There are a few points that are off the map. After researching a bit, They belong to the Presidio area and Treasure Island, which did not have any entries inside the Zillow database. Therefore, there was no boundary for that area. There is somewhat of a correlation between private schools and median price per sq ft. We can see there are more private schools in more expensive areas (which makes sense).
The least expensive areas, biege, appear to have the fewest.

query = "select Lat, Lon from crime where Datetime > '2015-01-01' and Category != 'NON-CRIMINAL'"
crime_locs = pd.read_sql_query(query, sf_conn)
lonlat = [geom.Point(lon, lat) for lon, lat in zip(crime_locs.Lon, crime_locs.Lat)]
crime_locs = gpd.GeoDataFrame(crime_locs, geometry = lonlat)
# looking at recent years, 2015 onwards
query = """
select crime.PdDistrict, count(crime.IncidntNum) as '# of Crime Incidences 2015-2016' from crime 
where crime.Category != 'NON-CRIMINAL' and crime.Datetime > '2015-01-01'
group by crime.PdDistrict
order by count(crime.IncidntNum) desc
"""
pd.read_sql_query(query, sf_conn)
PdDistrict # of Crime Incidences 2015-2016
0 SOUTHERN 54189
1 NORTHERN 38172
2 MISSION 35586
3 CENTRAL 33146
4 BAYVIEW 27623
5 INGLESIDE 23434
6 TARAVAL 21279
7 TENDERLOIN 18698
8 PARK 16253
9 RICHMOND 16194
10 None 1
base = new_df.plot(column='median_sqft', scheme='QUANTILES', legend = True, cmap = 'YlGnBu')

#crime_locs.plot(ax = base, markersize = 5, alpha = 0.5, color = 'coral')

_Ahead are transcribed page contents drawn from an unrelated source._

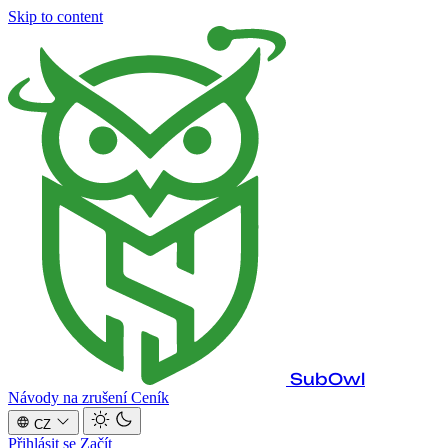
Skip to content
SubOwl
Návody na zrušení
Ceník
CZ
Přihlásit se
Začít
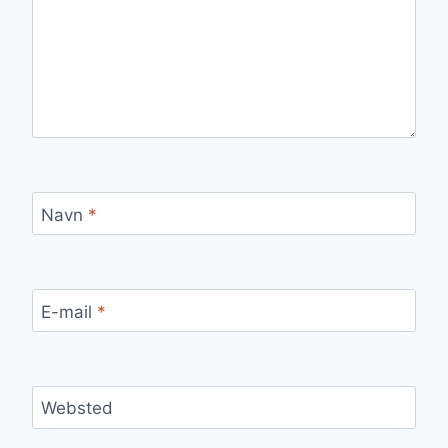
Navn
*
E-mail
*
Websted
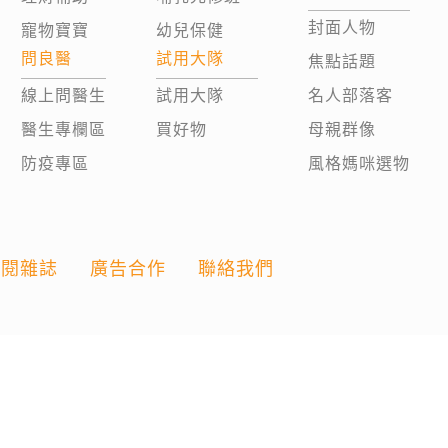
封面人物
寵物寶寶
幼兒保健
問良醫
試用大隊
焦點話題
線上問醫生
試用大隊
名人部落客
醫生專欄區
買好物
母親群像
防疫專區
風格媽咪選物
訂閱雜誌
廣告合作
聯絡我們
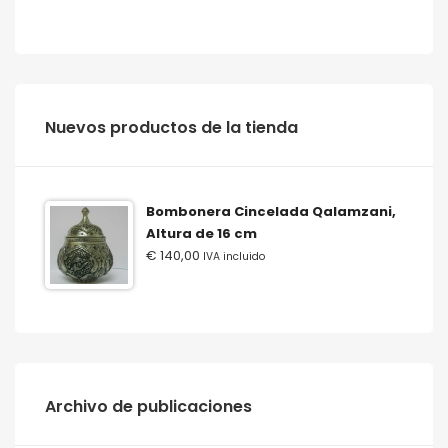
‫‪Nuevos‬‬ ‫‪productos‬‬ ‫‪de‬‬ ‫‪la‬‬ ‫‪tienda‬‬
Bombonera Cincelada Qalamzani,
Altura de 16 cm
€
140,00
IVA incluido
Archivo de publicaciones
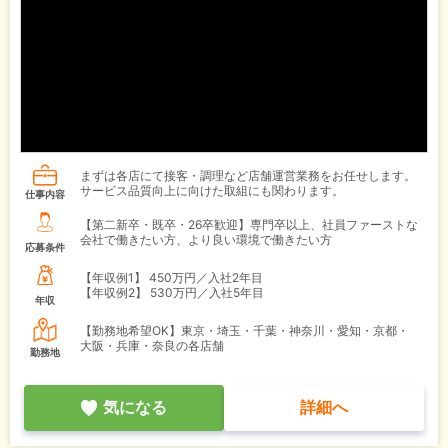
まずは各店にて接客・調理など店舗運営業務をお任せします。
サービス品質向上に向けた取組にも関わります。
仕事内容
【第二新卒・既卒・26卒歓迎】専門卒以上、社員ファーストな
会社で働きたい方、より良い環境で働きたい方
応募条件
【年収例1】
450万円／入社2年目
【年収例2】
530万円／入社5年目
年収
【勤務地希望OK】東京・埼玉・千葉・神奈川・愛知・京都・
大阪・兵庫・奈良の各店舗
勤務地
気になる
詳細へ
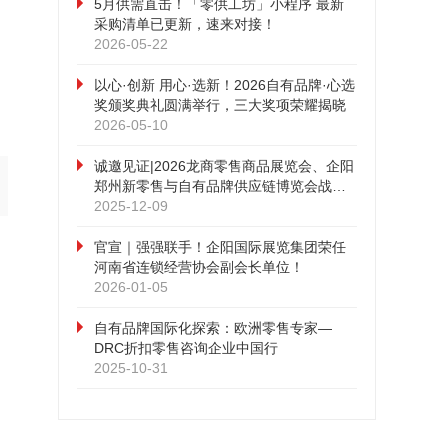
5月供需直击！「零供工坊」小程序 最新
采购清单已更新，速来对接！
2026-05-22
以心·创新 用心·选新！2026自有品牌·心选
奖颁奖典礼圆满举行，三大奖项荣耀揭晓
2026-05-10
诚邀见证|2026龙商零售商品展览会、企阳
郑州新零售与自有品牌供应链博览会战略
合作发布会即将召开！
2025-12-09
官宣｜强强联手！企阳国际展览集团荣任
河南省连锁经营协会副会长单位！
2026-01-05
自有品牌国际化探索：欧洲零售专家—
DRC折扣零售咨询企业中国行
2025-10-31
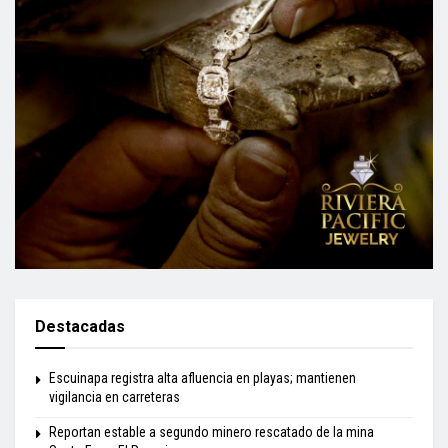
Destacadas
Escuinapa registra alta afluencia en playas; mantienen
vigilancia en carreteras
Reportan estable a segundo minero rescatado de la mina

plt.title("Home Prices Across SF")
plt.ylabel("Latitude")
plt.xlabel("Longitude")
<matplotlib.text.Text at 0x13757828>

png

Since crime_locs, which stores all the points for crimes 2015-present, is over 28,000 rows, I was not able to plot them. Therefore, I just look at the counts of incidences divided by PD District and the median prices map. When looking at a map of PD Districts in SF (http://sanfranciscopolice.org/police-district-maps), Southern, Northern, and Mission are mostly in the north-east. This is also where prices are medium to high.
It might be because there are richer people in those areas, more crimes occur.